* **TEXT SEGMENT**
With reference to FIG. 4, the method begins by assembling request data into request packets on the NPU 302, at step 402. Per-lane link frames are then defined with appropriately programmed word lengths, and the packets framed accordingly, at step 404. The framed request packets are then transmitted to the KBP 304, with the link frames being transmitted at regular intervals corresponding to the programmed link frame length values, at step 406. With the request link frames having a known programmable word length, the latency associated with the request link frames is a known entity, and thus deterministic.
Further referring to FIG. 4, the request packets are received at step 408, and evaluated at step 410 to determine when a request link frame is received. If a link frame is not detected, the packets are deserialized and disassembled, at step 412, and forwarded to the KBP core, at step 414. Response packets generated by the core are then assembled and serialized for transmission to the NPU 302, at step 416.

* **ACTIVITY LIST**
(a) In the FIG. 4 passage, what is done to the packets at step 412 when no link frame is detected?
(b) Say whether each statement agrees with the FIG. 4 passage, and back each yes or no with the deciding words quoted from it. (i) Link frames are sent at regular intervals matching the programmed link frame length values. (ii) Response packets from the core are sent on to the KBP 304. (iii) The latency of the request link frames is unpredictable.
(c) Please write a continuation of the FIG. 4 passage, starting after its last sentence.

* **EXERCISE DATA**
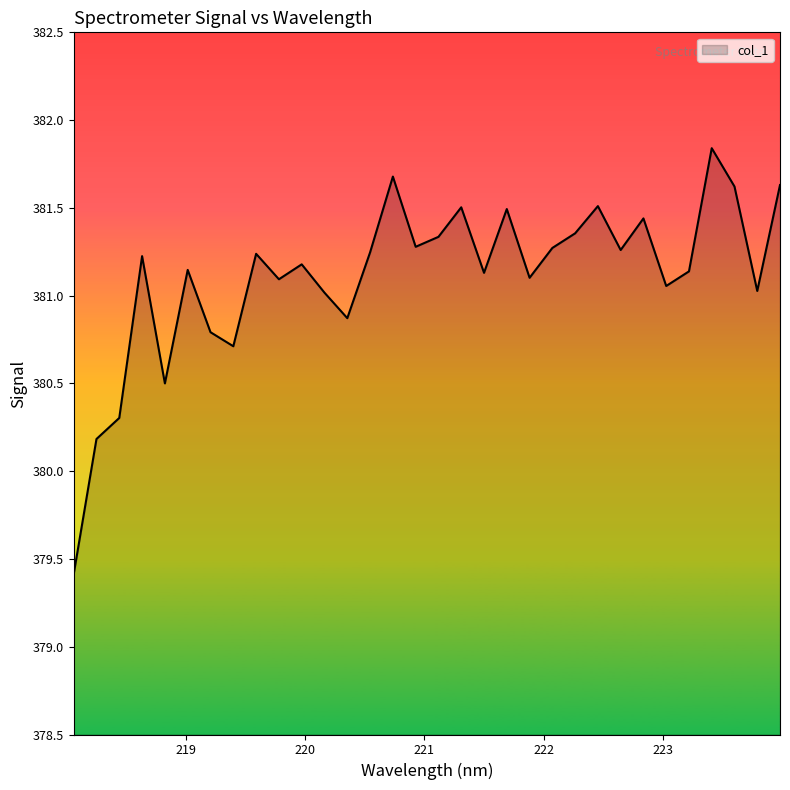

What is the difference between the maximum and minimum values?

2.4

* **EXPECTED RESPONSES**
(a) They are deserialized and disassembled.

(b)
(i) Yes: "with the link frames being transmitted at regular intervals corresponding to the programmed link frame length values"
(ii) No: "assembled and serialized for transmission to the NPU 302"
(iii) No: "the latency associated with the request link frames is a known entity, and thus deterministic"

(c)
Response packet transmissions from the KBP 304 to the NPU 302 are handled similar to the request transmissions, except that response link frames are not generated based on a pre-programmed value, but rather based on the receipt of request link frames. Thus, when the start of a request link frame is detected by the training word detector 330, a signal is immediately sent to the training word generator 336 to generate training words for insertion into the assembled response packets, at step 418, thus generating response link frames having intervals based on the request link frames. Since all response link frames are based on the request link frame interval, the latency associated with the response packets due to training word insertion is thus deterministic. The response link frames are then transmitted as part of their associated packets, at step 418, received at the NPU 302, at step 420.
Upon receipt of the response packets at the NPU 302, the pipeline timeslots assigned by the queuing logic 340 allow for optimum pipeline forwarding of the response data to the NPU core 314. This is possible due to the round-trip deterministic latency associated with the request and response link frames. Of course, in circumstances where the deterministic latency features are not desired, standard meta-frame generation from the response chip 304 may be enabled merely by setting the appropriate mode register value. In such circumstances, the training word detector is disabled, allowing for pre-programmed meta-frame intervals.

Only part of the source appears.